記録の先頭から「aby wyświetlić obraz」を含む行まで（両端を含む）を、「Kliknij」を「Naciśnij」に変え、ほかは一切変えずに書き直してもらえますか？画像は回答に含めないでください。

収集したデータ:
·····

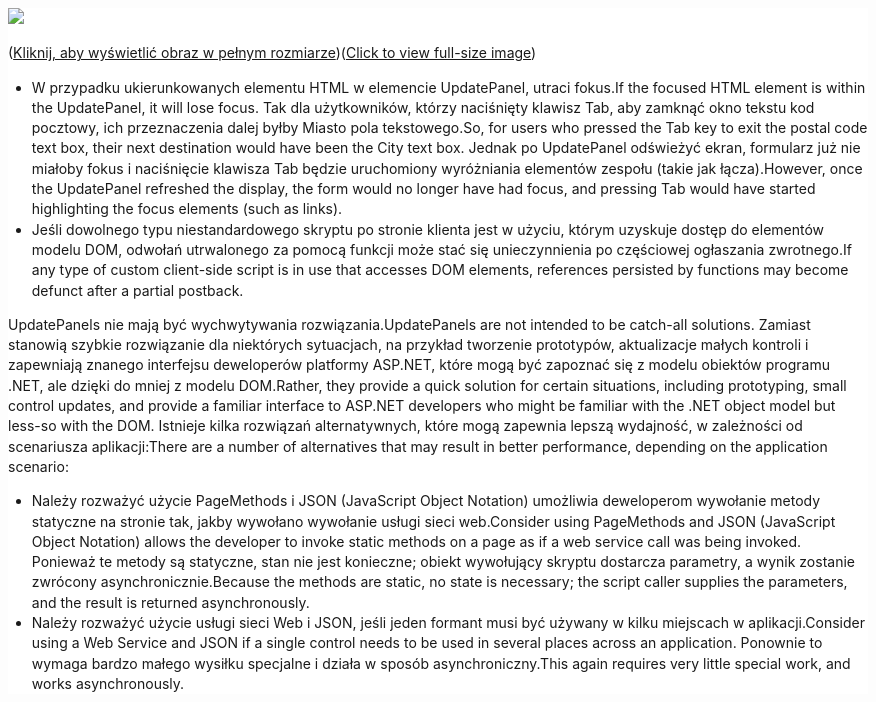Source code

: 
[![](understanding-partial-page-updates-with-asp-net-ajax/_static/image17.png)](understanding-partial-page-updates-with-asp-net-ajax/_static/image16.png)

<span data-ttu-id="7970e-365">([Kliknij, aby wyświetlić obraz w pełnym rozmiarze](understanding-partial-page-updates-with-asp-net-ajax/_static/image18.png))</span><span class="sxs-lookup"><span data-stu-id="7970e-365">([Click to view full-size image](understanding-partial-page-updates-with-asp-net-ajax/_static/image18.png))</span></span>


- <span data-ttu-id="7970e-366">W przypadku ukierunkowanych elementu HTML w elemencie UpdatePanel, utraci fokus.</span><span class="sxs-lookup"><span data-stu-id="7970e-366">If the focused HTML element is within the UpdatePanel, it will lose focus.</span></span> <span data-ttu-id="7970e-367">Tak dla użytkowników, którzy naciśnięty klawisz Tab, aby zamknąć okno tekstu kod pocztowy, ich przeznaczenia dalej byłby Miasto pola tekstowego.</span><span class="sxs-lookup"><span data-stu-id="7970e-367">So, for users who pressed the Tab key to exit the postal code text box, their next destination would have been the City text box.</span></span> <span data-ttu-id="7970e-368">Jednak po UpdatePanel odświeżyć ekran, formularz już nie miałoby fokus i naciśnięcie klawisza Tab będzie uruchomiony wyróżniania elementów zespołu (takie jak łącza).</span><span class="sxs-lookup"><span data-stu-id="7970e-368">However, once the UpdatePanel refreshed the display, the form would no longer have had focus, and pressing Tab would have started highlighting the focus elements (such as links).</span></span>
- <span data-ttu-id="7970e-369">Jeśli dowolnego typu niestandardowego skryptu po stronie klienta jest w użyciu, którym uzyskuje dostęp do elementów modelu DOM, odwołań utrwalonego za pomocą funkcji może stać się unieczynnienia po częściowej ogłaszania zwrotnego.</span><span class="sxs-lookup"><span data-stu-id="7970e-369">If any type of custom client-side script is in use that accesses DOM elements, references persisted by functions may become defunct after a partial postback.</span></span>

<span data-ttu-id="7970e-370">UpdatePanels nie mają być wychwytywania rozwiązania.</span><span class="sxs-lookup"><span data-stu-id="7970e-370">UpdatePanels are not intended to be catch-all solutions.</span></span> <span data-ttu-id="7970e-371">Zamiast stanowią szybkie rozwiązanie dla niektórych sytuacjach, na przykład tworzenie prototypów, aktualizacje małych kontroli i zapewniają znanego interfejsu deweloperów platformy ASP.NET, które mogą być zapoznać się z modelu obiektów programu .NET, ale dzięki do mniej z modelu DOM.</span><span class="sxs-lookup"><span data-stu-id="7970e-371">Rather, they provide a quick solution for certain situations, including prototyping, small control updates, and provide a familiar interface to ASP.NET developers who might be familiar with the .NET object model but less-so with the DOM.</span></span> <span data-ttu-id="7970e-372">Istnieje kilka rozwiązań alternatywnych, które mogą zapewnia lepszą wydajność, w zależności od scenariusza aplikacji:</span><span class="sxs-lookup"><span data-stu-id="7970e-372">There are a number of alternatives that may result in better performance, depending on the application scenario:</span></span>

- <span data-ttu-id="7970e-373">Należy rozważyć użycie PageMethods i JSON (JavaScript Object Notation) umożliwia deweloperom wywołanie metody statyczne na stronie tak, jakby wywołano wywołanie usługi sieci web.</span><span class="sxs-lookup"><span data-stu-id="7970e-373">Consider using PageMethods and JSON (JavaScript Object Notation) allows the developer to invoke static methods on a page as if a web service call was being invoked.</span></span> <span data-ttu-id="7970e-374">Ponieważ te metody są statyczne, stan nie jest konieczne; obiekt wywołujący skryptu dostarcza parametry, a wynik zostanie zwrócony asynchronicznie.</span><span class="sxs-lookup"><span data-stu-id="7970e-374">Because the methods are static, no state is necessary; the script caller supplies the parameters, and the result is returned asynchronously.</span></span>
- <span data-ttu-id="7970e-375">Należy rozważyć użycie usługi sieci Web i JSON, jeśli jeden formant musi być używany w kilku miejscach w aplikacji.</span><span class="sxs-lookup"><span data-stu-id="7970e-375">Consider using a Web Service and JSON if a single control needs to be used in several places across an application.</span></span> <span data-ttu-id="7970e-376">Ponownie to wymaga bardzo małego wysiłku specjalne i działa w sposób asynchroniczny.</span><span class="sxs-lookup"><span data-stu-id="7970e-376">This again requires very little special work, and works asynchronously.</span></span>
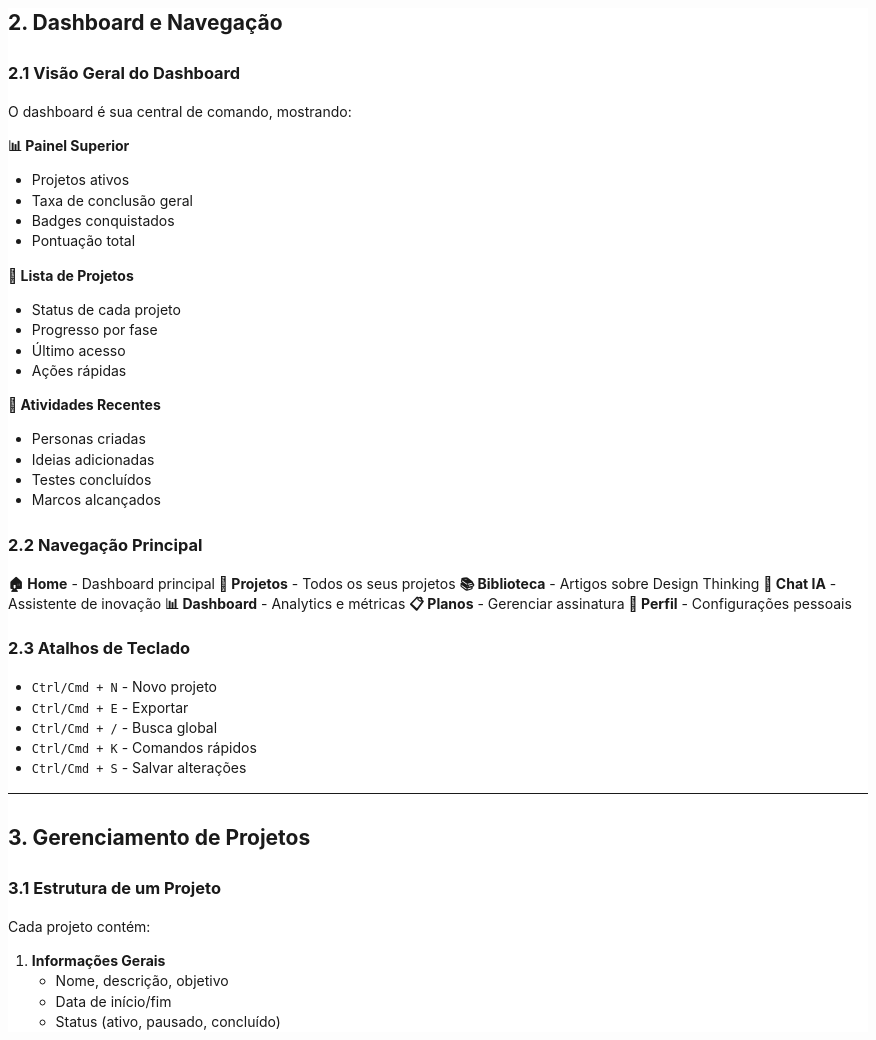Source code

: 
## 2. Dashboard e Navegação

### 2.1 Visão Geral do Dashboard

O dashboard é sua central de comando, mostrando:

**📊 Painel Superior**
- Projetos ativos
- Taxa de conclusão geral
- Badges conquistados
- Pontuação total

**📁 Lista de Projetos**
- Status de cada projeto
- Progresso por fase
- Último acesso
- Ações rápidas

**🎯 Atividades Recentes**
- Personas criadas
- Ideias adicionadas
- Testes concluídos
- Marcos alcançados

### 2.2 Navegação Principal

**🏠 Home** - Dashboard principal
**📁 Projetos** - Todos os seus projetos
**📚 Biblioteca** - Artigos sobre Design Thinking
**💬 Chat IA** - Assistente de inovação
**📊 Dashboard** - Analytics e métricas
**📋 Planos** - Gerenciar assinatura
**👤 Perfil** - Configurações pessoais

### 2.3 Atalhos de Teclado

- `Ctrl/Cmd + N` - Novo projeto
- `Ctrl/Cmd + E` - Exportar
- `Ctrl/Cmd + /` - Busca global
- `Ctrl/Cmd + K` - Comandos rápidos
- `Ctrl/Cmd + S` - Salvar alterações

---

## 3. Gerenciamento de Projetos

### 3.1 Estrutura de um Projeto

Cada projeto contém:

1. **Informações Gerais**
   - Nome, descrição, objetivo
   - Data de início/fim
   - Status (ativo, pausado, concluído)
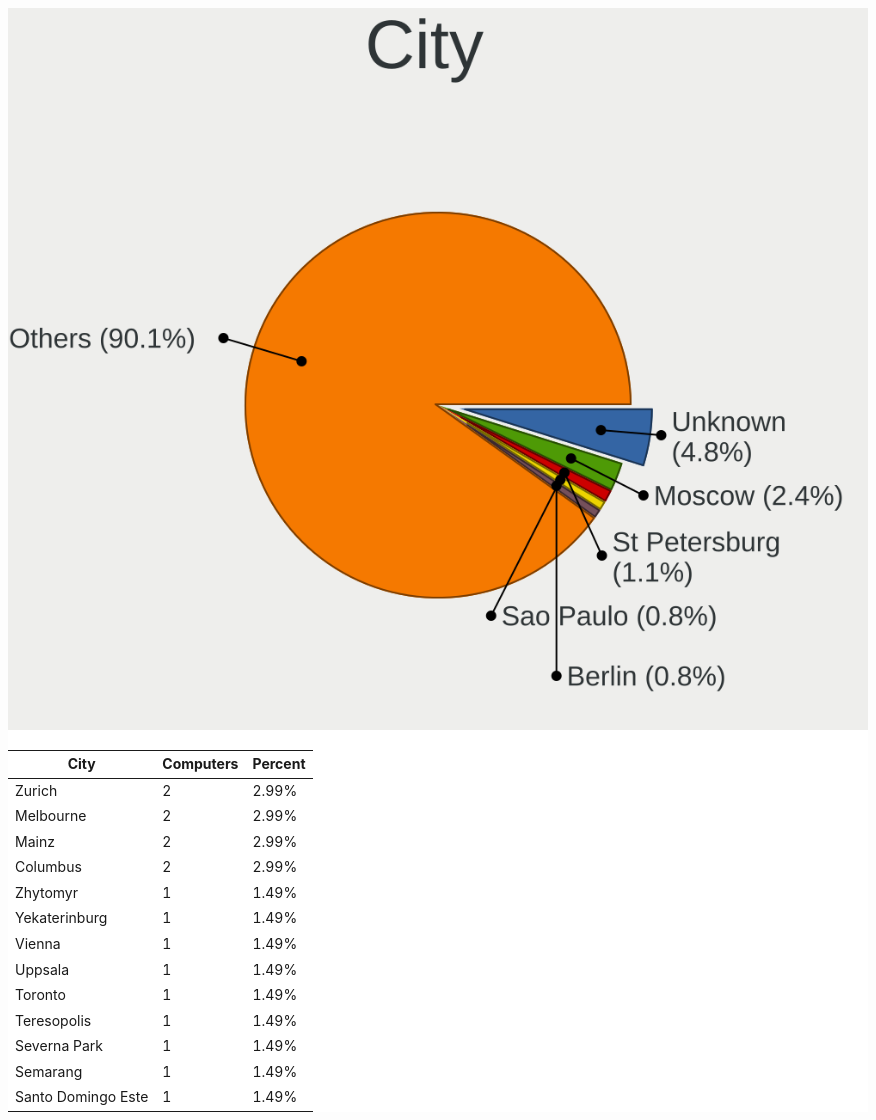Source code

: ![City](./All/images/pie_chart/node_city.svg)


| City                      | Computers | Percent |
|---------------------------|-----------|---------|
| Zurich                    | 2         | 2.99%   |
| Melbourne                 | 2         | 2.99%   |
| Mainz                     | 2         | 2.99%   |
| Columbus                  | 2         | 2.99%   |
| Zhytomyr                  | 1         | 1.49%   |
| Yekaterinburg             | 1         | 1.49%   |
| Vienna                    | 1         | 1.49%   |
| Uppsala                   | 1         | 1.49%   |
| Toronto                   | 1         | 1.49%   |
| Teresopolis               | 1         | 1.49%   |
| Severna Park              | 1         | 1.49%   |
| Semarang                  | 1         | 1.49%   |
| Santo Domingo Este        | 1         | 1.49%   |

·····

あなたの解答 -
Source code

: 
[![](understanding-partial-page-updates-with-asp-net-ajax/_static/image17.png)](understanding-partial-page-updates-with-asp-net-ajax/_static/image16.png)

<span data-ttu-id="7970e-365">([Naciśnij, aby wyświetlić obraz w pełnym rozmiarze](understanding-partial-page-updates-with-asp-net-ajax/_static/image18.png))</span><span class="sxs-lookup"><span data-stu-id="7970e-365">([Click to view full-size image](understanding-partial-page-updates-with-asp-net-ajax/_static/image18.png))</span></span>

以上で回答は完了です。